Superstorm Sandy landed one final stunning blow to New Jersey on Thursday, Jan. 24, as the state adopted rebuilding guidelines that come with sticker shock.
They will force homeowners in flood zones to spend tens of thousands of dollars to raise their houses now or pay exorbitant premiums of up to $31,000 a year for flood insurance later.
Gov. Chris Christie said he adopted flood maps issued late last year by the Federal Emergency Management Agency as New Jersey’s standard for rebuilding from the worst storm in its history.
The superstorm destroyed more than 30,000 homes, caused $37 billion in damage and is still keeping 41,000 people out of their damaged homes.
He also said there are “very few places” where New Jerseyans won’t be able to rebuild if the higher buildings standards are used.

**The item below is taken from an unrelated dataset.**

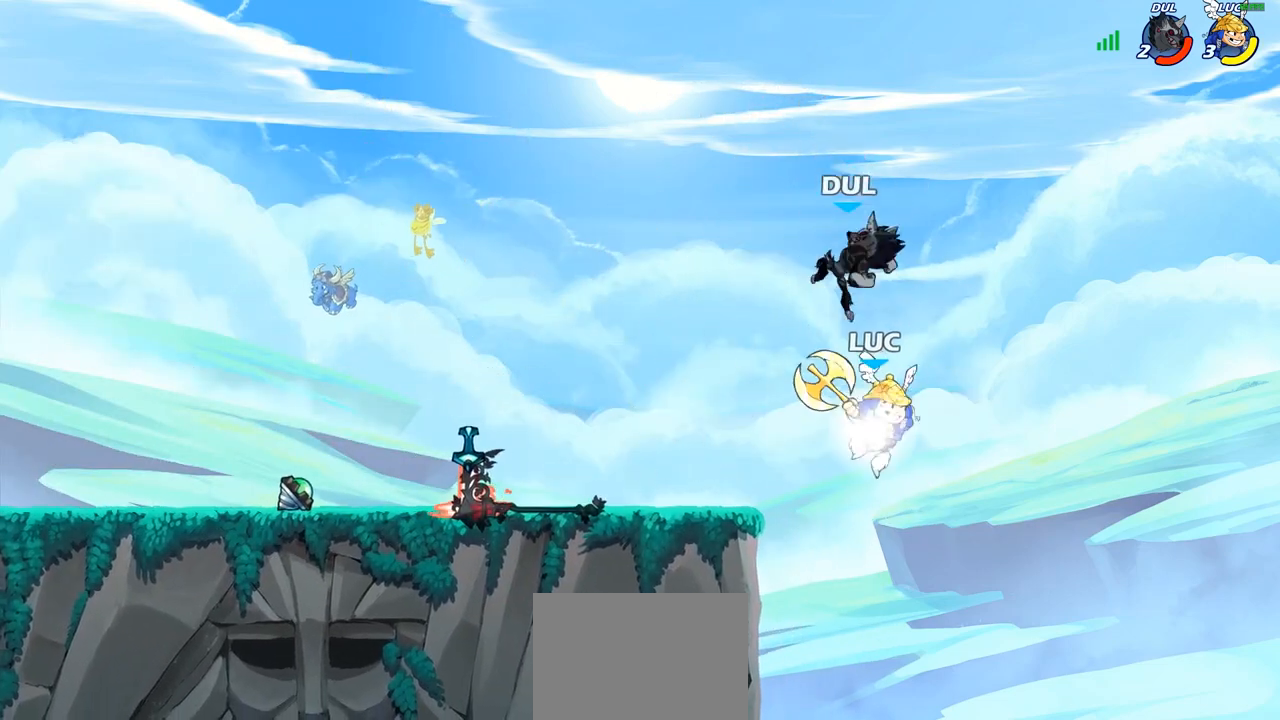
{"buttons": ["CIRCLE"], "left_stick": "center", "right_stick": "center", "events": [[217, "left_stick", "left"], [283, "CIRCLE", "down"], [317, "R2", "up"], [417, "left_stick", "center"]]}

Christie, a Republican running for re-election this November and a strong early contender for the 2016 GOP presidential nomination, stressed that the guidelines don’t force anyone to raise their homes. But he laid out a stark choice: do the elevations called for under the FEMA maps or pay through the nose for flood insurance each year.
“If you choose not to, you’ll have substantially higher flood insurance costs, which could be … seven or eight times what you pay now,” he said at a news conference in Seaside Heights, where the storm wrecked the boardwalk and pitched a roller coaster into the ocean in one of Sandy’s defining images.
“There’s going to have to be some hard decisions made,” Christie said. “But for the shore as a whole, I think that’s the right decision to make.”
The new rules took effect immediately.
Three months after Sandy hit, many homeowners are still dazed, trying to navigate a maddening maze of insurance companies, government regulations and their own dwindling finances. Most say they have been unable to make crucial decisions on whether and how to rebuild until clear rules were set telling them how high they had to go.
While several expressed gratitude for a clearer road map for the future, the expenses involved staggered some.
Linda Stefanik of Seaside Park is wrestling with whether to raise her business and a house she owns with her sister.
“It’s a lot to take in,” she said. “It’s going to average between $30,000 and $60,000 for everyone who’s going to do it. Seaside Park is not all rich people. If they can’t get some grants, I don’t know if a lot of them will be able to do it.”
Government grants of up to $30,000 are available to help offset the cost of elevating homes. But some homeowners say they need to start work now, which means fronting the money themselves and hoping for reimbursement later. Chuck Appleby of Seaside Park is one of them.
“The cost of raising my house is $60,000,” he said. “It’s easy to say that’s just two years of what you would pay in higher insurance costs, but if you don’t have that kind of money, you’re stuck.”
Appleby has been unemployed since May 2011 when the U.S. Army’s Fort Monmouth closed and transferred its remaining jobs to Maryland. Since then he’s been living on savings, which have rapidly dwindled since the storm as he and his family live in a rental.
And his parents, who live nearby, have no plans to raise their home. He says they’re in for a shock.
“Their entire annual income is about $30,000,” he said. “I don’t know what people like them are going to do.”
Christie said there will be government assistance programs set up with some of the federal storm aid expected to go up for a U.S. Senate vote Monday. He also said a main goal is to make sure the Jersey shore remains affordable.
Yet he said there’s a certain amount of expense and pain that people are going to have to absorb.
“I’m doing the best I can to help folks,” Christie said. “But the government cannot be the guarantor of a good result for everyone. I can’t fix every problem. Any politician who gets behind a mic and tells you they can fix every problem is a liar.”
The advisory maps issued by FEMA in December show the flooding risk is much greater than was projected when the current maps came out in the 1980s. They also expand the area where forceful waves are considered a risk.
Homes that used to be in a less-dangerous zone and are now in the velocity zone considered susceptible to the force of pounding waves could have to pay $31,000 annually in flood insurance costs, the governor said.
But if those same homeowners rebuilt to the higher recommended elevations, their insurance premiums would be about $7,000, and if they chose to go 2 feet higher than the new standard, which varies by location, they would pay about $3,500 a year, Christie said.